Faire le point sur la mise en oeuvre de la circulaire concernant les méthodes d'apprentissage de la lecture était à  l'ordre du jour du séminaire "Apprendre à  lire", organisé par la Direction de l'enseignement scolaire (DESCO) à  Paris. Autour du ministre de l'Education nationale, recteurs d'académie, directeurs d'IUFM, universitaires et scientifiques étaient réunis. Tous s'accordent sur un point : recourir à  un enseignement de la correspondance graphème-phonème (syllabe-son) dès le début du CP. Toutefois cette pratique doit s'accompagner d'autres méthodes, comme un travail sur le sens des phrases et des exercices d'écriture. Selon Stanislas Dehaene, professeur au Collège de France, "il convient de privilégier un enseignement conjoint de deux approches". Et Gilles de Robien de conclure : "le déchiffrage a un but : la lecture précise de mots. Il ne s'agit pas de s'en tenir à  des dictées de syllabes dépourvues de signification, ni à  épeler des mots !". Reconnaissant la difficulté des enseignants "à  doser" les différentes pratiques, le ministre de l'Education nationale s'est engagé à  renforcer leur formation dans ce domaine. Il a également demandé à  l'Observatoire national de la lecture (ONL) de "mettre au point une grille comparative des différents manuels existants" pour que "chacun puisse mieux se repérer".

Une modification des programmes scolaires

Pour "lever toute ambiguïté", Gilles de Robien a préparé un nouvel arrêté modifiant les programmes scolaires 2002 de l'école primaire, afin de les rendre conformes à  la circulaire de janvier. Cette dernière indiquait déjà  la suppression des méthodes globales et semi-globales d'apprentissage de la lecture. Le nouveau texte précise qu'"un entraînement systématique à  la relation entre graphèmes et phonèmes doit être assuré au début du cours préparatoire à  l'oral et à  l'écrit". Il faut permettre à  l'élève de "déchiffrer, de relier le mot écrit à  son image auditive et à  sa signification". L'apprentissage de la lecture passera également par "l'acquisition progressive des démarches, des compétences et connaissances nécessaires à  la compréhension".

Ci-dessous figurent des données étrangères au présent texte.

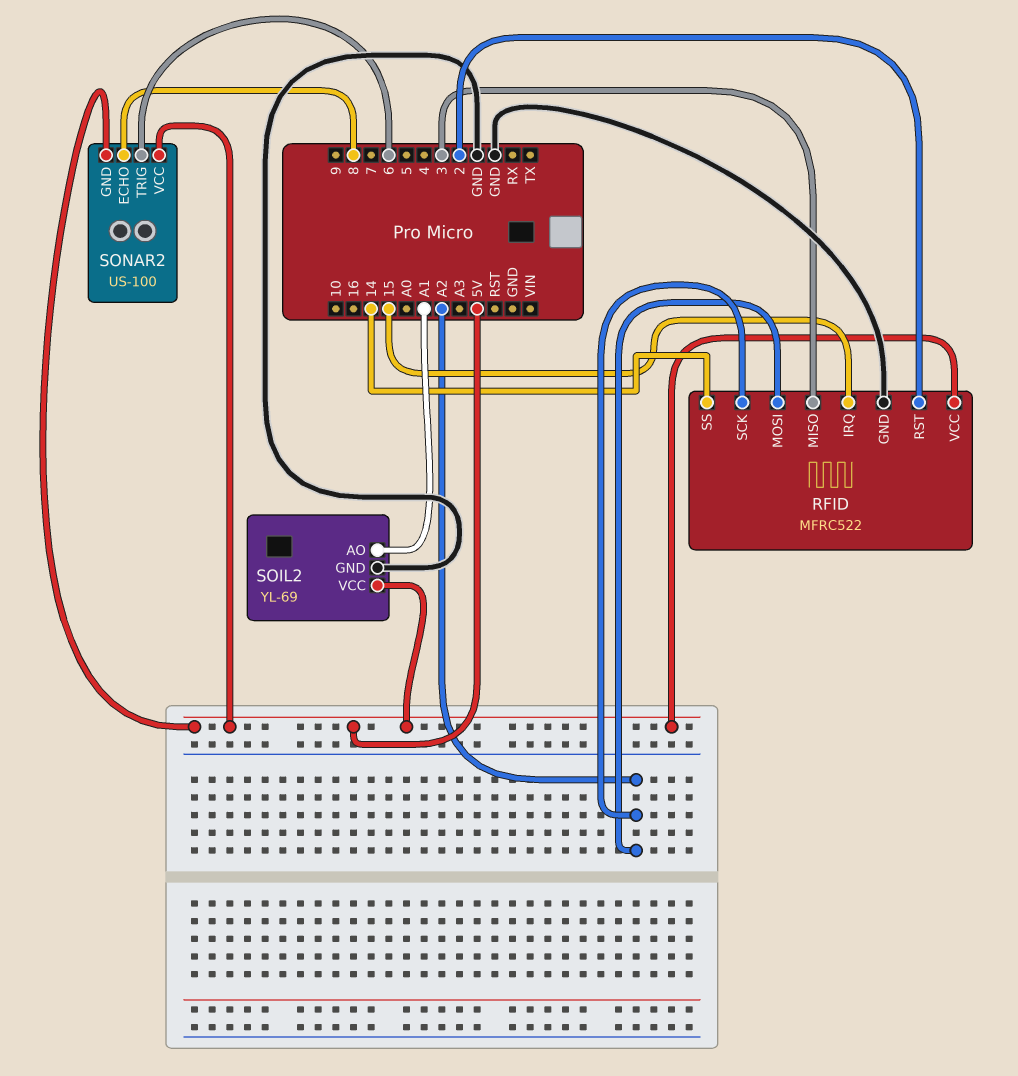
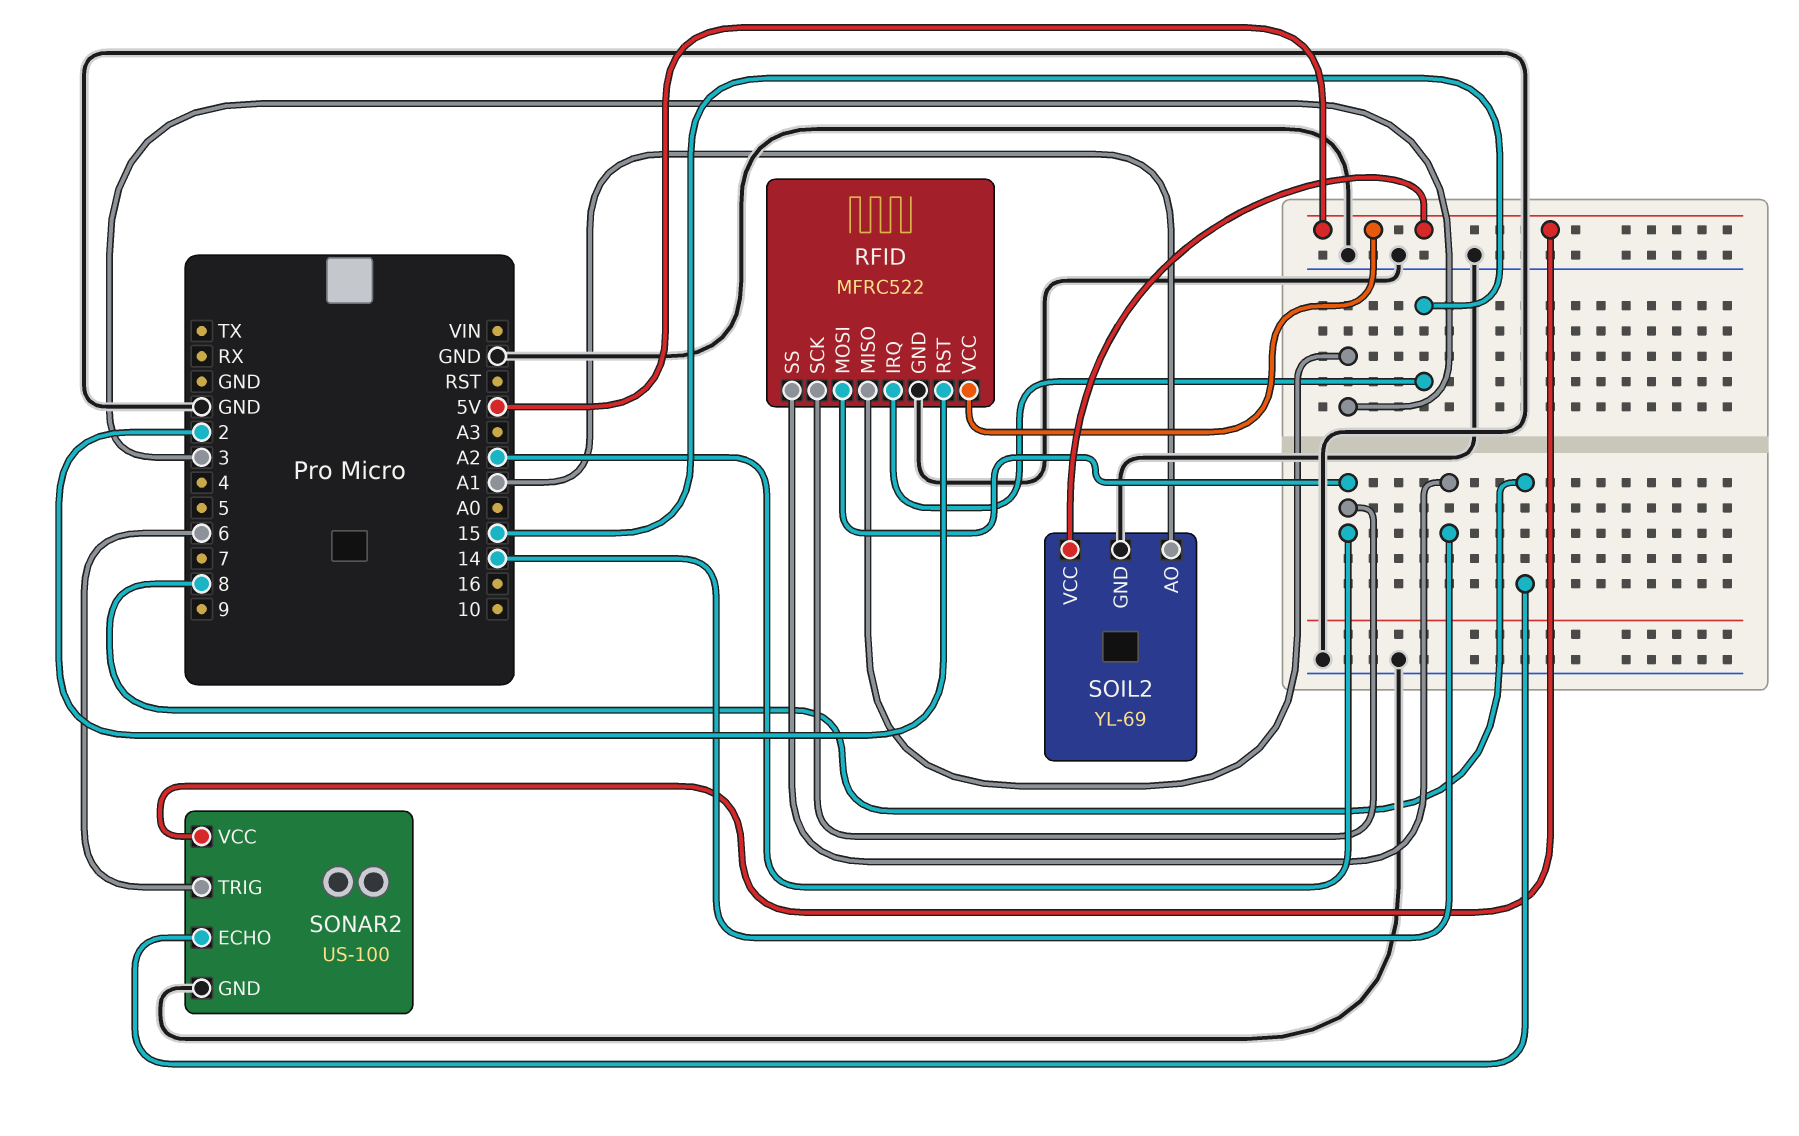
SONAR2 pin GND: 5V -> GND

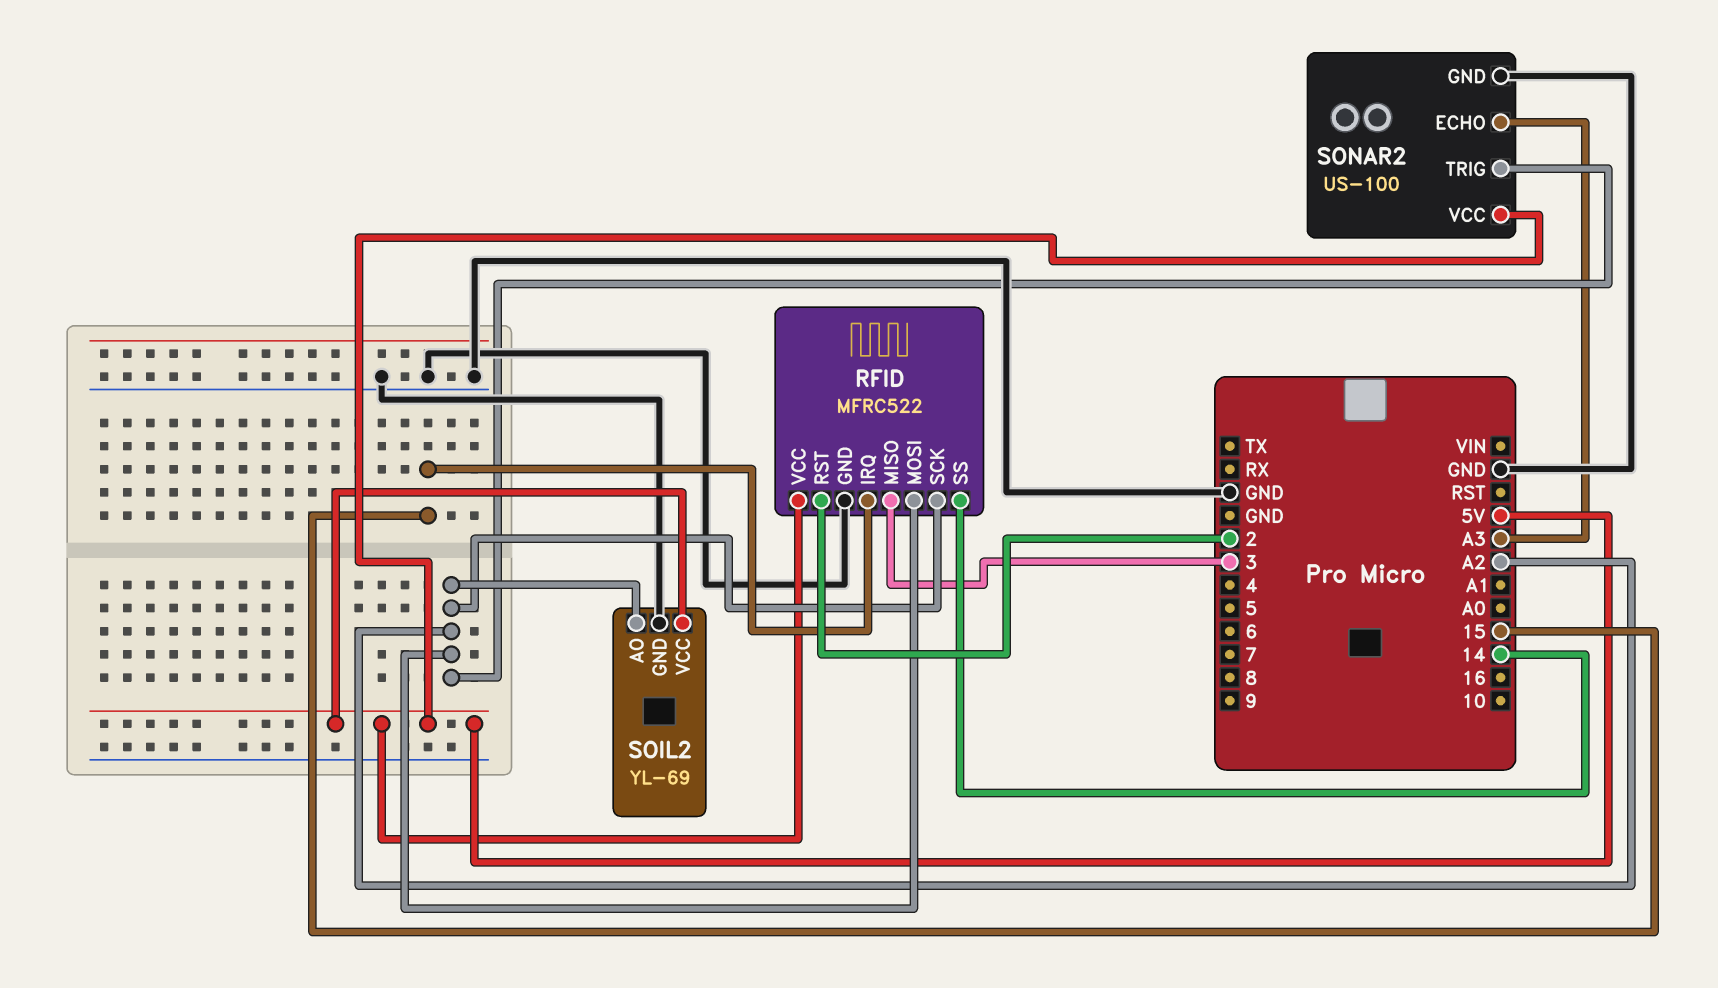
SOIL2 pin AO: A1 -> A2
SONAR2 pin ECHO: 8 -> A3
SONAR2 pin TRIG: 6 -> A2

Vers un modèle unique de pratique pédagogique ?

Ces nouveaux programmes n'imposent pas le recours exclusif à  la méthode syllabique. Toutefois, selon Philippe Niemec, secrétaire national du syndicat enseignant SE-Unsa, "ils restreignent la grande diversité des pratiques des professeurs qui répond justement à  la grande diversité des élèves. On va tout droit vers la préconisation d'un manuel d'apprentissage unique". Le 22 mars, Gilles de Robien a présenté ce texte au Conseil supérieur de l'éducation (CSE) qui a rendu un avis défavorable avec 23 voix contre, 6 voix pour, 2 abstentions et 8 refus de vote. Les syndicats contestent en effet vivement cette réforme et dénoncent "un simulacre" de concertation. Malgré tout, les nouveaux programmes entreront en vigueur à  la rentrée 2006 selon la décision du ministre qui a indiqué agir "dans l'intérêt des enfants et de leur réussite scolaire".